# Machine Learning Regression Model

This notebook implements an ensemble regression model using XGBoost, Gradient Boosting, and Random Forest.

In [None]:
import numpy as np
import pandas as pd
import warnings
from sklearn.model_selection import train_test_split, GridSearchCV, KFold
from sklearn.preprocessing import StandardScaler, OneHotEncoder
from sklearn.impute import SimpleImputer
from sklearn.compose import ColumnTransformer
from sklearn.pipeline import Pipeline
from sklearn.ensemble import GradientBoostingRegressor, RandomForestRegressor, VotingRegressor
from xgboost import XGBRegressor
from sklearn.metrics import mean_squared_error
import datetime

# Suppress warnings
warnings.filterwarnings('ignore')

# Set seed for reproducibility
RANDOM_STATE = 42
np.random.seed(RANDOM_STATE)

## Loading Data

In [None]:
print("Loading datasets...")
# Load datasets
train_df = pd.read_csv("train.csv")
test_df = pd.read_csv("test.csv")
submission = pd.read_csv("sample_submission.csv")

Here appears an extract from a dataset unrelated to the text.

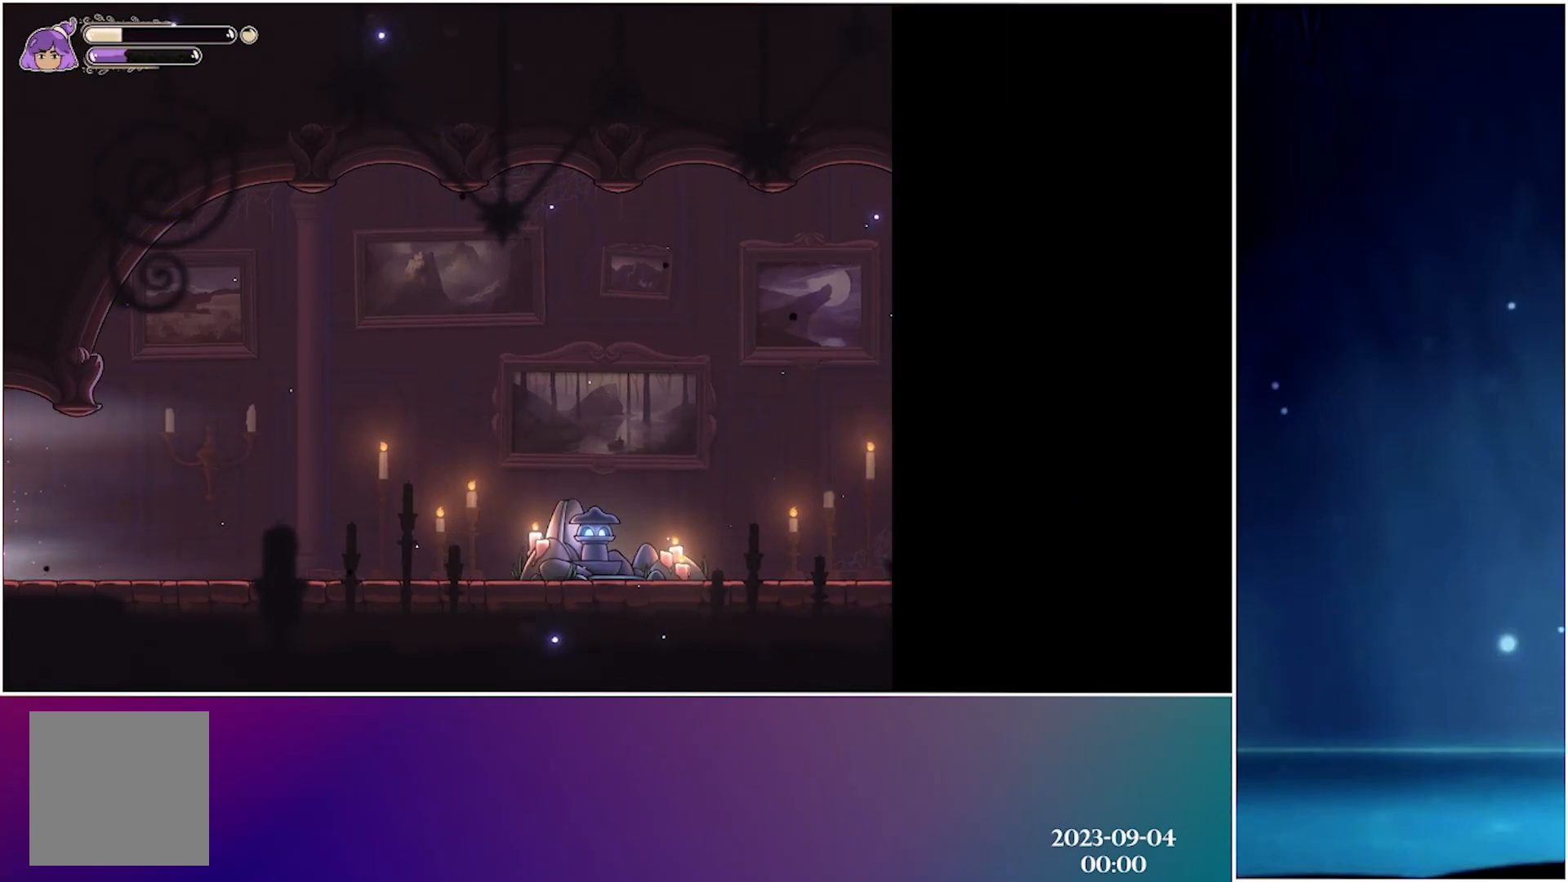
{"buttons": [], "left_stick": "center", "events": [[250, "R2", "down"], [433, "R2", "up"]]}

print(f"Train shape: {train_df.shape}, Test shape: {test_df.shape}")

## Feature Engineering Functions

In [None]:
# Function to preprocess date features
def process_date_features(df):
    # Convert to datetime
    df['publication_timestamp'] = pd.to_datetime(df['publication_timestamp'], format='%d-%m-%Y', errors='coerce')
    
    # Extract features
    df['release_year'] = df['publication_timestamp'].dt.year
    df['release_month'] = df['publication_timestamp'].dt.month
    df['release_day'] = df['publication_timestamp'].dt.day
    df['days_since_2000'] = (df['publication_timestamp'] - pd.Timestamp('2000-01-01')).dt.days
    
    # Create cyclical features for month
    df['month_sin'] = np.sin(2 * np.pi * df['release_month']/12)
    df['month_cos'] = np.cos(2 * np.pi * df['release_month']/12)
    
    return df

# Function to create interaction features
def create_interaction_features(df):
    # Create meaningful feature interactions
    df['energy_dance_product'] = df['intensity_index_0'] * df['rhythmic_cohesion_0']
    df['energy_dance_product_1'] = df['intensity_index_1'].fillna(0) * df['rhythmic_cohesion_1'].fillna(0)
    df['energy_dance_product_2'] = df['intensity_index_2'].fillna(0) * df['rhythmic_cohesion_2'].fillna(0)
    
    # Song length features
    df['avg_duration'] = (df['duration_ms_0'] + df['duration_ms_1'].fillna(0) + df['duration_ms_2'].fillna(0)) / 3
    df['total_duration'] = df['duration_ms_0'] + df['duration_ms_1'].fillna(0) + df['duration_ms_2'].fillna(0)
    
    # Ratio features
    df['organic_to_energy_0'] = df['organic_texture_0'] / (df['intensity_index_0'] + 0.001)
    
    # Feature aggregation across tracks
    for metric in ['rhythmic_cohesion', 'intensity_index', 'organic_texture', 'emotional_resonance']:
        for agg_func, suffix in [('mean', 'mean'), ('std', 'std'), ('max', 'max'), ('min', 'min')]:
            cols = [f"{metric}_{i}" for i in range(3)]
            df[f"{metric}_{suffix}"] = df[cols].apply(lambda x: getattr(np, agg_func)(x.dropna()), axis=1)
    
    return df

## Data Preprocessing

In [None]:
# Process both datasets
print("Processing features...")
for df in [train_df, test_df]:
    df = process_date_features(df)
    df = create_interaction_features(df)

In [None]:
# Identify column types
categorical_cols = ['weekday_of_release', 'season_of_release', 'lunar_phase']
composition_cols = [col for col in train_df.columns if 'composition_label' in col or 'creator_collective' in col]
categorical_cols.extend(composition_cols)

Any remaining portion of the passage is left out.